[Page extract]:

^^^^

There’s more to Roswell than the UFO stuff—but not that much more

A writer returns to her old stomping ground in search of something less alien

It’s July in the late nineties. I’m a preteen cruising downtown Roswell’s Main Street in the back of a rickshaw. It’s kaleidoscopic, covered with streams of neon ribbon and fake flowers. It looks like a cross between a My Little Pony and a maypole. The driver is a man from Utah named Moses. It’s so hot I can’t feel my face. Moses, me, and 20,000 other people are here for the cause célèbre: the annual UFO Festival.

Unlike most of the festivalgoers, Moses is not dressed like a Martian. To be fair, he’s not dressed much at all. He is shirtless and barefoot with the look and intensity of a more affable David Koresh. There are TV antennas and reporters swarming, including an up-and-comer named Anderson Cooper. Moses sneezes and announces he just had a “respiratory orgasm.” Again, it’s the nineties.


Until recently, this was the alpha and the omega of my experience as a Roswell, New Mexico tourist. I am not from there, exactly, but it’s my mother’s hometown and where my grandparents married and later retired. This was after years of living in places with grand scenery. Places like Denver and Alaska and Norway.

When they met in Roswell in the 1950s, it was an oil and gas boomtown with a brightly-lit Main Street that boasted movie theaters and department stores. At its peak, its downtown sidewalks bustled with humanity and commerce but no indication of the one-off identity that would come to characterize the city by the late 1970s.

Aliens are welcome in Roswell, New Mexico.
Aliens are welcome in Roswell, New Mexico. | Photo: Shutterstock

Even for the state that brought us Breaking Bad, Roswell is an outlier. Consider Santa Fe, which has 400-year-old churches, and Albuquerque, which has two Q’s. Roswell is not like either of these places, or so the popular opinion goes. In terms of American cities with a population under 50,000 (its sits a hair below), Roswell’s mayor tells me, it is the sixth most remote in the United States. From town you can drive 200 miles in every direction without hitting a major city.

^^^^

[Tasks to perform]:
(1) In the Roswell article, how many people besides the writer and Moses were there for the UFO Festival?
(2) Return the passage of the Roswell article that begins at the words "When they met" and stops after "the late 1970s.".
(3) Resume the Roswell article from where it stops.

[Data excerpt]:
^^^^

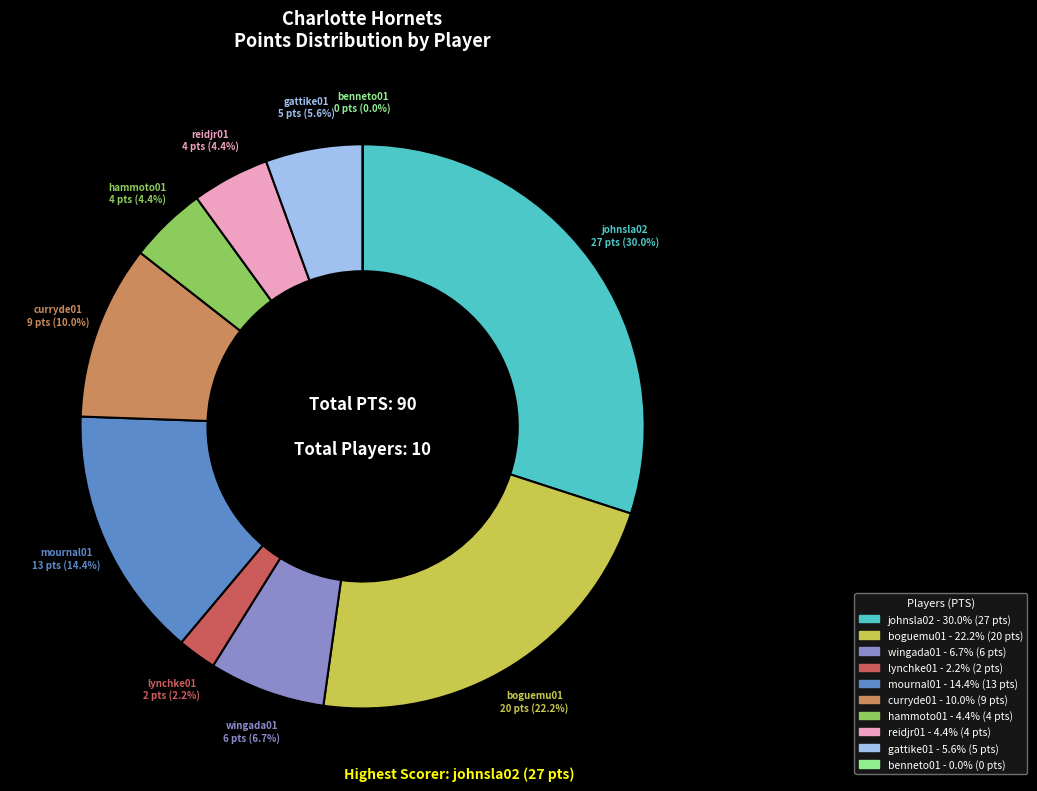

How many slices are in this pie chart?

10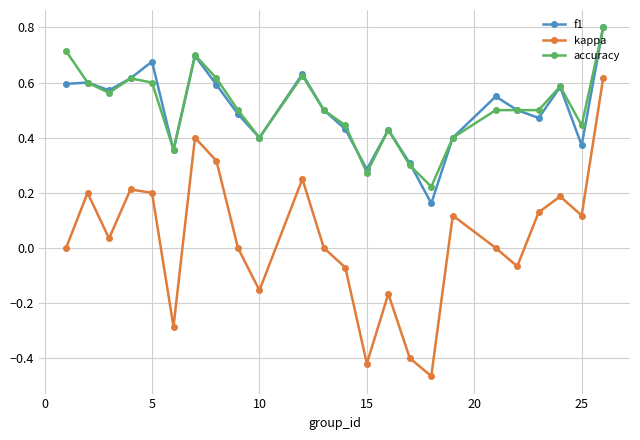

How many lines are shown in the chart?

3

^^^^

[Exercise responses]:
(1) 20,000

(2)
When they met in Roswell in the 1950s, it was an oil and gas boomtown with a brightly-lit Main Street that boasted movie theaters and department stores. At its peak, its downtown sidewalks bustled with humanity and commerce but no indication of the one-off identity that would come to characterize the city by the late 1970s.

(3)
Growing up, I only went to the International UFO Museum and Research Center—now visited by nearly 200,000 people each year—once. My grandmother, like a lot of the people who live in Roswell year-round, tolerates the UFO thing but does not expend energy or thought on it.

All this is in the back of my mind as I’m making the eight-hour drive to Roswell from Dallas, Texas. “Roswell, New Mexico” has seen a recent upswing in web searches thanks to a new TV series. But is there more to the town than little green men?

True believers

My grandmother wants me to go to the Anderson Museum of Contemporary Art, where she is a member. I can tell she does not think I should go to the UFO Museum. Especially after she tells me so. This stirs my inner rebellious teenager, and I feel a sudden urge to go to the UFO Museum.

Roswell's Main Street is lined with UFO-themed stores and street lamps with alien eyes.
Roswell’s Main Street is lined with UFO-themed stores and street lamps with alien eyes. | Photo: Sheri Swailes / Shutterstock

I walk around downtown and swim in the unbridled kitsch of the main drag. Street lamps have alien eyes. Life-sized blow-up aliens hold signs advertising dresses that are 20 percent off. In one window display, in front of a long-shuttered gift shop, four gray rubber aliens, ostensibly drunk, sit around a folding table playing poker.

In the parking lot next to the UFO Museum, I see a vanity license plate that says “BLIVR” and another from Nova Scotia. For a moment I wish I cared about anything in life enough to drive from Nova Scotia to New Mexico.

The museum, which is housed in a 1930s movie theatre, looks exactly as I remember it. It’s crowded for an off-season Tuesday morning. An employee and lifelong Roswell resident named Amanda shows me a world map thumbtacked with hometowns of visitors. There’s a pin stuck in Am Dam, Chad.

I wish I cared about anything in life enough to drive from Nova Scotia to New Mexico.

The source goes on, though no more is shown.